Objective: To evaluate the quality of available evidence of drug class combinations and their association with the development of acute kidney injury (AKI).
Data sources: A search of MEDLINE and Embase databases was completed using the following terms: "risk factor AND (acute kidney injury or acute kidney failure) AND (drug or medication)."
Study selection and data extraction: Inclusion criteria were the following: English language, full-text availability, and at least 1 drug-combination. Each citation was evaluated using the Grading of Recommendations, Assessment, Development, and Evaluation (GRADE) criteria. The literature was evaluated using the quality of evidence component of GRADE. No standardized definition of AKI was applied throughout..
Data synthesis: Out of 2139 total citations, 151 were assessed for full-text review, with 121 citations (6%) meeting inclusion criteria, producing76 unique drug class combinations. Overall, 56 combinations (73.7%) were considered very low quality; 12 (15.8%) were considered low quality. There were 8 (10.5%) of moderate quality, and no combination was considered high quality. 58 (76%) combinations that had a single citation,with a mean of 1.6 citations per drug class combination. The combination of nonsteroidal anti-inflammatory drugs (NSAIDs) and diuretics was reported in 10 citations, the largest number of citations.

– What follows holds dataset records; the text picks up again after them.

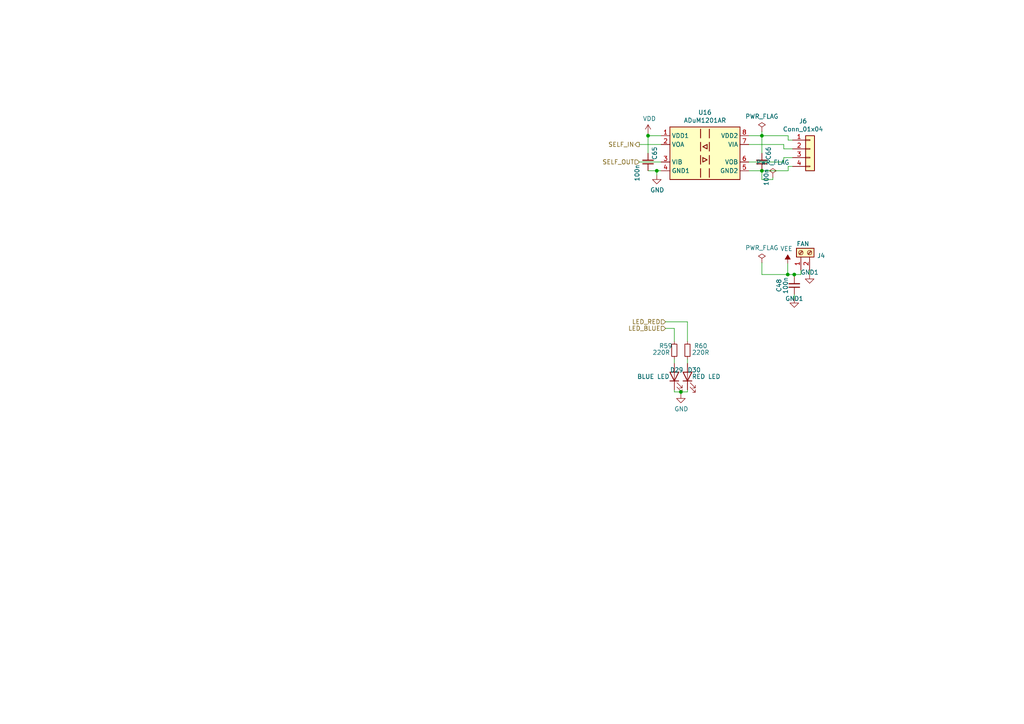
<source format=kicad_sch>
(kicad_sch (version 20200506) (host eeschema "5.99.0-unknown-1f9723c~101~ubuntu18.04.1")

  (page "A4")

  

  (junction (at 220.98 49.53))
  (junction (at 230.378 79.629))
  (junction (at 187.96 39.37))
  (junction (at 197.485 113.665))
  (junction (at 228.473 79.629))
  (junction (at 190.5 49.53))
  (junction (at 220.98 39.37))

  (wire (pts (xy 185.42 41.91) (xy 191.77 41.91)))
  (wire (pts (xy 185.42 46.99) (xy 191.77 46.99)))
  (wire (pts (xy 187.96 38.735) (xy 187.96 39.37)))
  (wire (pts (xy 187.96 39.37) (xy 187.96 44.45)))
  (wire (pts (xy 187.96 39.37) (xy 191.77 39.37)))
  (wire (pts (xy 187.96 49.53) (xy 190.5 49.53)))
  (wire (pts (xy 190.5 49.53) (xy 190.5 50.8)))
  (wire (pts (xy 190.5 49.53) (xy 191.77 49.53)))
  (wire (pts (xy 193.04 93.345) (xy 199.39 93.345)))
  (wire (pts (xy 193.04 95.25) (xy 195.58 95.25)))
  (wire (pts (xy 195.58 95.25) (xy 195.58 99.06)))
  (wire (pts (xy 195.58 104.14) (xy 195.58 105.41)))
  (wire (pts (xy 195.58 113.03) (xy 195.58 113.665)))
  (wire (pts (xy 195.58 113.665) (xy 197.485 113.665)))
  (wire (pts (xy 197.485 113.665) (xy 197.485 114.3)))
  (wire (pts (xy 197.485 113.665) (xy 199.39 113.665)))
  (wire (pts (xy 199.39 93.345) (xy 199.39 99.06)))
  (wire (pts (xy 199.39 104.14) (xy 199.39 105.41)))
  (wire (pts (xy 199.39 113.665) (xy 199.39 113.03)))
  (wire (pts (xy 217.17 39.37) (xy 220.98 39.37)))
  (wire (pts (xy 217.17 41.91) (xy 227.33 41.91)))
  (wire (pts (xy 217.17 46.99) (xy 227.33 46.99)))
  (wire (pts (xy 217.17 49.53) (xy 220.98 49.53)))
  (wire (pts (xy 220.98 38.1) (xy 220.98 39.37)))
  (wire (pts (xy 220.98 39.37) (xy 220.98 44.45)))
  (wire (pts (xy 220.98 39.37) (xy 228.6 39.37)))
  (wire (pts (xy 220.98 49.53) (xy 220.98 52.07)))
  (wire (pts (xy 220.98 49.53) (xy 228.6 49.53)))
  (wire (pts (xy 220.98 52.07) (xy 224.155 52.07)))
  (wire (pts (xy 220.98 79.629) (xy 220.98 76.2)))
  (wire (pts (xy 224.155 52.07) (xy 224.155 51.435)))
  (wire (pts (xy 227.33 41.91) (xy 227.33 43.18)))
  (wire (pts (xy 227.33 43.18) (xy 229.87 43.18)))
  (wire (pts (xy 227.33 45.72) (xy 229.87 45.72)))
  (wire (pts (xy 227.33 46.99) (xy 227.33 45.72)))
  (wire (pts (xy 228.473 76.454) (xy 228.473 79.629)))
  (wire (pts (xy 228.473 79.629) (xy 220.98 79.629)))
  (wire (pts (xy 228.473 79.629) (xy 230.378 79.629)))
  (wire (pts (xy 228.6 39.37) (xy 228.6 40.64)))
  (wire (pts (xy 228.6 40.64) (xy 229.87 40.64)))
  (wire (pts (xy 228.6 48.26) (xy 229.87 48.26)))
  (wire (pts (xy 228.6 49.53) (xy 228.6 48.26)))
  (wire (pts (xy 230.378 79.629) (xy 230.378 80.264)))
  (wire (pts (xy 230.378 79.629) (xy 232.283 79.629)))
  (wire (pts (xy 230.378 85.344) (xy 230.378 86.614)))
  (wire (pts (xy 232.283 79.629) (xy 232.283 78.359)))
  (wire (pts (xy 234.823 78.359) (xy 234.823 79.629)))

  (hierarchical_label "SELF_IN" (shape output) (at 185.42 41.91 180)
    (effects (font (size 1.27 1.27)) (justify right))
  )
  (hierarchical_label "SELF_OUT" (shape input) (at 185.42 46.99 180)
    (effects (font (size 1.27 1.27)) (justify right))
  )
  (hierarchical_label "LED_RED" (shape input) (at 193.04 93.345 180)
    (effects (font (size 1.27 1.27)) (justify right))
  )
  (hierarchical_label "LED_BLUE" (shape input) (at 193.04 95.25 180)
    (effects (font (size 1.27 1.27)) (justify right))
  )

  (symbol (lib_id "power:PWR_FLAG") (at 220.98 38.1 0) (unit 1)
    (uuid "2bd6742f-d5a8-4150-9f9c-854478259cda")
    (property "Reference" "#FLG0124" (id 0) (at 220.98 36.195 0)
      (effects (font (size 1.27 1.27)) hide)
    )
    (property "Value" "PWR_FLAG" (id 1) (at 220.98 33.7756 0))
    (property "Footprint" "" (id 2) (at 220.98 38.1 0)
      (effects (font (size 1.27 1.27)) hide)
    )
    (property "Datasheet" "~" (id 3) (at 220.98 38.1 0)
      (effects (font (size 1.27 1.27)) hide)
    )
  )

  (symbol (lib_id "power:PWR_FLAG") (at 220.98 76.2 0) (unit 1)
    (uuid "e11266d5-6839-4758-b90e-872913f846c1")
    (property "Reference" "#FLG0121" (id 0) (at 220.98 74.295 0)
      (effects (font (size 1.27 1.27)) hide)
    )
    (property "Value" "PWR_FLAG" (id 1) (at 220.98 71.882 0))
    (property "Footprint" "" (id 2) (at 220.98 76.2 0)
      (effects (font (size 1.27 1.27)) hide)
    )
    (property "Datasheet" "~" (id 3) (at 220.98 76.2 0)
      (effects (font (size 1.27 1.27)) hide)
    )
  )

  (symbol (lib_id "power:PWR_FLAG") (at 224.155 51.435 0) (unit 1)
    (uuid "c4f8e653-39a9-4af4-8ea5-b55bcca36f88")
    (property "Reference" "#FLG0125" (id 0) (at 224.155 49.53 0)
      (effects (font (size 1.27 1.27)) hide)
    )
    (property "Value" "PWR_FLAG" (id 1) (at 224.155 47.117 0))
    (property "Footprint" "" (id 2) (at 224.155 51.435 0)
      (effects (font (size 1.27 1.27)) hide)
    )
    (property "Datasheet" "~" (id 3) (at 224.155 51.435 0)
      (effects (font (size 1.27 1.27)) hide)
    )
  )

  (symbol (lib_id "power:VDD") (at 187.96 38.735 0) (unit 1)
    (uuid "946219fe-9085-4622-805f-5014d5620bf2")
    (property "Reference" "#PWR071" (id 0) (at 187.96 42.545 0)
      (effects (font (size 1.27 1.27)) hide)
    )
    (property "Value" "VDD" (id 1) (at 188.341 34.417 0))
    (property "Footprint" "" (id 2) (at 187.96 38.735 0)
      (effects (font (size 1.27 1.27)) hide)
    )
    (property "Datasheet" "" (id 3) (at 187.96 38.735 0)
      (effects (font (size 1.27 1.27)) hide)
    )
  )

  (symbol (lib_id "power:VEE") (at 228.473 76.454 0) (mirror y) (unit 1)
    (uuid "6641910a-37f2-4372-a571-2db7f50eaa0c")
    (property "Reference" "#PWR047" (id 0) (at 228.473 80.264 0)
      (effects (font (size 1.27 1.27)) hide)
    )
    (property "Value" "VEE" (id 1) (at 228.092 72.136 0))
    (property "Footprint" "" (id 2) (at 228.473 76.454 0)
      (effects (font (size 1.27 1.27)) hide)
    )
    (property "Datasheet" "" (id 3) (at 228.473 76.454 0)
      (effects (font (size 1.27 1.27)) hide)
    )
  )

  (symbol (lib_id "power:GND") (at 190.5 50.8 0) (unit 1)
    (uuid "4c036c2d-b544-4fd2-ba49-f2de124489c6")
    (property "Reference" "#PWR072" (id 0) (at 190.5 57.15 0)
      (effects (font (size 1.27 1.27)) hide)
    )
    (property "Value" "GND" (id 1) (at 190.627 55.118 0))
    (property "Footprint" "" (id 2) (at 190.5 50.8 0)
      (effects (font (size 1.27 1.27)) hide)
    )
    (property "Datasheet" "" (id 3) (at 190.5 50.8 0)
      (effects (font (size 1.27 1.27)) hide)
    )
  )

  (symbol (lib_id "power:GND") (at 197.485 114.3 0) (unit 1)
    (uuid "5139af75-d1fd-4c11-b775-37d1d2b86a98")
    (property "Reference" "#PWR0107" (id 0) (at 197.485 120.65 0)
      (effects (font (size 1.27 1.27)) hide)
    )
    (property "Value" "GND" (id 1) (at 197.612 118.618 0))
    (property "Footprint" "" (id 2) (at 197.485 114.3 0)
      (effects (font (size 1.27 1.27)) hide)
    )
    (property "Datasheet" "" (id 3) (at 197.485 114.3 0)
      (effects (font (size 1.27 1.27)) hide)
    )
  )

  (symbol (lib_id "power:GND1") (at 230.378 86.614 0) (unit 1)
    (uuid "2942872a-aafc-4232-bbc2-9df0bfb00651")
    (property "Reference" "#PWR048" (id 0) (at 230.378 92.964 0)
      (effects (font (size 1.27 1.27)) hide)
    )
    (property "Value" "GND1" (id 1) (at 230.378 86.614 0))
    (property "Footprint" "" (id 2) (at 230.378 86.614 0)
      (effects (font (size 1.27 1.27)) hide)
    )
    (property "Datasheet" "" (id 3) (at 230.378 86.614 0)
      (effects (font (size 1.27 1.27)) hide)
    )
  )

  (symbol (lib_id "power:GND1") (at 234.823 79.629 0) (unit 1)
    (uuid "d3509283-a0a2-4fb8-bb58-0d7488b07525")
    (property "Reference" "#PWR049" (id 0) (at 234.823 85.979 0)
      (effects (font (size 1.27 1.27)) hide)
    )
    (property "Value" "GND1" (id 1) (at 234.823 78.994 0))
    (property "Footprint" "" (id 2) (at 234.823 79.629 0)
      (effects (font (size 1.27 1.27)) hide)
    )
    (property "Datasheet" "" (id 3) (at 234.823 79.629 0)
      (effects (font (size 1.27 1.27)) hide)
    )
  )

  (symbol (lib_id "Device:R_Small") (at 195.58 101.6 0) (unit 1)
    (uuid "f02b6a38-0436-408a-a3ef-7db914de8d73")
    (property "Reference" "R59" (id 0) (at 191.135 100.33 0)
      (effects (font (size 1.27 1.27)) (justify left))
    )
    (property "Value" "220R" (id 1) (at 189.23 102.235 0)
      (effects (font (size 1.27 1.27)) (justify left))
    )
    (property "Footprint" "Resistor_SMD:R_0805_2012Metric_Pad1.15x1.40mm_HandSolder" (id 2) (at 195.58 101.6 0)
      (effects (font (size 1.27 1.27)) hide)
    )
    (property "Datasheet" "~" (id 3) (at 195.58 101.6 0)
      (effects (font (size 1.27 1.27)) hide)
    )
    (property "Link" "https://ozdisan.com/passive-components/resistors/smt-smd-and-chip-resistors/0805S8J0221T5E" (id 4) (at 195.58 101.6 0)
      (effects (font (size 1.27 1.27)) hide)
    )
    (property "Price" "0.01498TL" (id 5) (at 195.58 101.6 0)
      (effects (font (size 1.27 1.27)) hide)
    )
  )

  (symbol (lib_id "Device:R_Small") (at 199.39 101.6 0) (unit 1)
    (uuid "b95290bd-72c5-4f3a-ba1e-8a39a2b9b27c")
    (property "Reference" "R60" (id 0) (at 201.295 100.33 0)
      (effects (font (size 1.27 1.27)) (justify left))
    )
    (property "Value" "220R" (id 1) (at 200.66 102.235 0)
      (effects (font (size 1.27 1.27)) (justify left))
    )
    (property "Footprint" "Resistor_SMD:R_0805_2012Metric_Pad1.15x1.40mm_HandSolder" (id 2) (at 199.39 101.6 0)
      (effects (font (size 1.27 1.27)) hide)
    )
    (property "Datasheet" "~" (id 3) (at 199.39 101.6 0)
      (effects (font (size 1.27 1.27)) hide)
    )
    (property "Link" "https://ozdisan.com/passive-components/resistors/smt-smd-and-chip-resistors/0805S8J0221T5E" (id 4) (at 199.39 101.6 0)
      (effects (font (size 1.27 1.27)) hide)
    )
    (property "Price" "0.01498TL" (id 5) (at 199.39 101.6 0)
      (effects (font (size 1.27 1.27)) hide)
    )
  )

  (symbol (lib_id "Device:C_Small") (at 187.96 46.99 180) (unit 1)
    (uuid "9f172f18-43d8-4e8a-996f-5ed2cf56217e")
    (property "Reference" "C65" (id 0) (at 189.865 44.45 90))
    (property "Value" "100n" (id 1) (at 184.785 50.165 90))
    (property "Footprint" "Capacitor_SMD:C_0805_2012Metric_Pad1.15x1.40mm_HandSolder" (id 2) (at 187.96 46.99 0)
      (effects (font (size 1.27 1.27)) hide)
    )
    (property "Datasheet" "~" (id 3) (at 187.96 46.99 0)
      (effects (font (size 1.27 1.27)) hide)
    )
    (property "Link" "https://ozdisan.com/passive-components/capacitors/smt-smd-and-mlcc-capacitors/CL21B104KBFWPNE" (id 4) (at 187.96 46.99 90)
      (effects (font (size 1.27 1.27)) hide)
    )
    (property "Price" "0.10509TL" (id 5) (at 187.96 46.99 90)
      (effects (font (size 1.27 1.27)) hide)
    )
  )

  (symbol (lib_id "Device:C_Small") (at 220.98 46.99 180) (unit 1)
    (uuid "44706a54-1cb4-48f6-a9fa-3743dbe64853")
    (property "Reference" "C66" (id 0) (at 222.885 44.45 90))
    (property "Value" "100n" (id 1) (at 222.25 51.435 90))
    (property "Footprint" "Capacitor_SMD:C_0805_2012Metric_Pad1.15x1.40mm_HandSolder" (id 2) (at 220.98 46.99 0)
      (effects (font (size 1.27 1.27)) hide)
    )
    (property "Datasheet" "~" (id 3) (at 220.98 46.99 0)
      (effects (font (size 1.27 1.27)) hide)
    )
    (property "Link" "https://ozdisan.com/passive-components/capacitors/smt-smd-and-mlcc-capacitors/CL21B104KBFWPNE" (id 4) (at 220.98 46.99 90)
      (effects (font (size 1.27 1.27)) hide)
    )
    (property "Price" "0.10509TL" (id 5) (at 220.98 46.99 90)
      (effects (font (size 1.27 1.27)) hide)
    )
  )

  (symbol (lib_id "Device:C_Small") (at 230.378 82.804 180) (unit 1)
    (uuid "9af37542-3656-4c10-92b4-38b7fa86eadf")
    (property "Reference" "C48" (id 0) (at 225.933 82.804 90))
    (property "Value" "100n" (id 1) (at 227.838 82.804 90))
    (property "Footprint" "Capacitor_THT:C_Rect_L7.2mm_W2.5mm_P5.00mm_FKS2_FKP2_MKS2_MKP2" (id 2) (at 230.378 82.804 0)
      (effects (font (size 1.27 1.27)) hide)
    )
    (property "Datasheet" "~" (id 3) (at 230.378 82.804 0)
      (effects (font (size 1.27 1.27)) hide)
    )
    (property "Link" "https://ozdisan.com/passive-components/capacitors/film-capacitors/C242A104J2SA201" (id 4) (at 230.378 82.804 90)
      (effects (font (size 1.27 1.27)) hide)
    )
    (property "Price" "0.28918TL" (id 5) (at 230.378 82.804 90)
      (effects (font (size 1.27 1.27)) hide)
    )
  )

  (symbol (lib_id "Device:LED") (at 195.58 109.22 90) (unit 1)
    (uuid "2875a9c6-e7ca-4bbe-89ad-9b5cf29188c8")
    (property "Reference" "D29" (id 0) (at 194.31 107.315 90)
      (effects (font (size 1.27 1.27)) (justify right))
    )
    (property "Value" "BLUE LED" (id 1) (at 184.785 109.22 90)
      (effects (font (size 1.27 1.27)) (justify right))
    )
    (property "Footprint" "LED_SMD:LED_0805_2012Metric_Pad1.15x1.40mm_HandSolder" (id 2) (at 195.58 109.22 0)
      (effects (font (size 1.27 1.27)) hide)
    )
    (property "Datasheet" "~" (id 3) (at 195.58 109.22 0)
      (effects (font (size 1.27 1.27)) hide)
    )
    (property "Link" "https://ozdisan.com/leds-and-lighting-solutions/led-components/led-signal-color/HL-PSC-2012H203BC" (id 4) (at 195.58 109.22 90)
      (effects (font (size 1.27 1.27)) hide)
    )
    (property "Price" "0.14309TL" (id 5) (at 195.58 109.22 90)
      (effects (font (size 1.27 1.27)) hide)
    )
  )

  (symbol (lib_id "Device:LED") (at 199.39 109.22 90) (unit 1)
    (uuid "08bfd8aa-96d9-4a6a-9fd7-b67f37c27cc0")
    (property "Reference" "D30" (id 0) (at 199.39 107.315 90)
      (effects (font (size 1.27 1.27)) (justify right))
    )
    (property "Value" "RED LED" (id 1) (at 200.66 109.22 90)
      (effects (font (size 1.27 1.27)) (justify right))
    )
    (property "Footprint" "LED_SMD:LED_0805_2012Metric_Pad1.15x1.40mm_HandSolder" (id 2) (at 199.39 109.22 0)
      (effects (font (size 1.27 1.27)) hide)
    )
    (property "Datasheet" "~" (id 3) (at 199.39 109.22 0)
      (effects (font (size 1.27 1.27)) hide)
    )
    (property "Link" "https://ozdisan.com/leds-and-lighting-solutions/led-components/led-signal-color/HL-PSC-2012S9AC" (id 4) (at 199.39 109.22 90)
      (effects (font (size 1.27 1.27)) hide)
    )
    (property "Price" "0.13813TL" (id 5) (at 199.39 109.22 90)
      (effects (font (size 1.27 1.27)) hide)
    )
  )

  (symbol (lib_id "Connector:Screw_Terminal_01x02") (at 232.283 73.279 90) (unit 1)
    (uuid "a025e814-7262-43bd-9211-40fd85cdd12e")
    (property "Reference" "J4" (id 0) (at 236.9566 74.168 90)
      (effects (font (size 1.27 1.27)) (justify right))
    )
    (property "Value" "FAN" (id 1) (at 231.013 70.739 90)
      (effects (font (size 1.27 1.27)) (justify right))
    )
    (property "Footprint" "oe_connector:DG128-5.0-02P-14-00AH" (id 2) (at 232.283 73.279 0)
      (effects (font (size 1.27 1.27)) hide)
    )
    (property "Datasheet" "~" (id 3) (at 232.283 73.279 0)
      (effects (font (size 1.27 1.27)) hide)
    )
    (property "Link" "https://ozdisan.com/connectors-and-interconnects/terminal-blocks/pcb-terminal-blocks/DG128-5-0-02P-14-00AH" (id 4) (at 232.283 73.279 90)
      (effects (font (size 1.27 1.27)) hide)
    )
    (property "Price" "0.82190TL" (id 5) (at 232.283 73.279 90)
      (effects (font (size 1.27 1.27)) hide)
    )
  )

  (symbol (lib_id "Connector_Generic:Conn_01x04") (at 234.95 43.18 0) (unit 1)
    (uuid "c7a5f04c-adc9-471b-b72f-19609b7f7a95")
    (property "Reference" "J6" (id 0) (at 232.918 35.1536 0))
    (property "Value" "Conn_01x04" (id 1) (at 232.918 37.465 0))
    (property "Footprint" "Connector_PinHeader_2.54mm:PinHeader_1x04_P2.54mm_Vertical" (id 2) (at 234.95 43.18 0)
      (effects (font (size 1.27 1.27)) hide)
    )
    (property "Datasheet" "~" (id 3) (at 234.95 43.18 0)
      (effects (font (size 1.27 1.27)) hide)
    )
    (property "Link" "https://ozdisan.com/connectors-and-interconnects/headers/pin-headers/L-KLS1-207-1-04-S" (id 4) (at 234.95 43.18 0)
      (effects (font (size 1.27 1.27)) hide)
    )
    (property "Price" "0.0885TL" (id 5) (at 234.95 43.18 0)
      (effects (font (size 1.27 1.27)) hide)
    )
  )

  (symbol (lib_id "Isolator:ADuM1201AR") (at 204.47 44.45 0) (unit 1)
    (uuid "e86010a6-c95a-4c78-b095-9557d3bb1d99")
    (property "Reference" "U16" (id 0) (at 204.47 32.6136 0))
    (property "Value" "ADuM1201AR" (id 1) (at 204.47 34.925 0))
    (property "Footprint" "Package_SO:SOIC-8_3.9x4.9mm_P1.27mm" (id 2) (at 204.47 54.61 0)
      (effects (font (size 1.27 1.27) italic) hide)
    )
    (property "Datasheet" "https://www.analog.com/media/en/technical-documentation/data-sheets/ADuM1200_1201.pdf" (id 3) (at 204.47 46.99 0)
      (effects (font (size 1.27 1.27)) hide)
    )
    (property "Link" "https://ozdisan.com/integrated-circuits-ics/interfaces-and-peripherals-ics/digital-isolators/ADUM1201ARZ-RL7" (id 4) (at 204.47 44.45 0)
      (effects (font (size 1.27 1.27)) hide)
    )
    (property "Price" "9.03558TL" (id 5) (at 204.47 44.45 0)
      (effects (font (size 1.27 1.27)) hide)
    )
  )
)

</source>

Conclusions: Our study demonstrates a lack of well-designed studies addressing drug class combination-associated AKI. The combination of NSAIDs and diuretics with or without additional renin-angiotensin aldosterone agents had the strongest level of evidence. Despite limitations, the information included in this review may result in additional scrutiny about combining certain individual nephrotoxic drugs.
Keywords: adverse drug reactions; kidney failure; nephrology; nephrotoxicity; renal failure.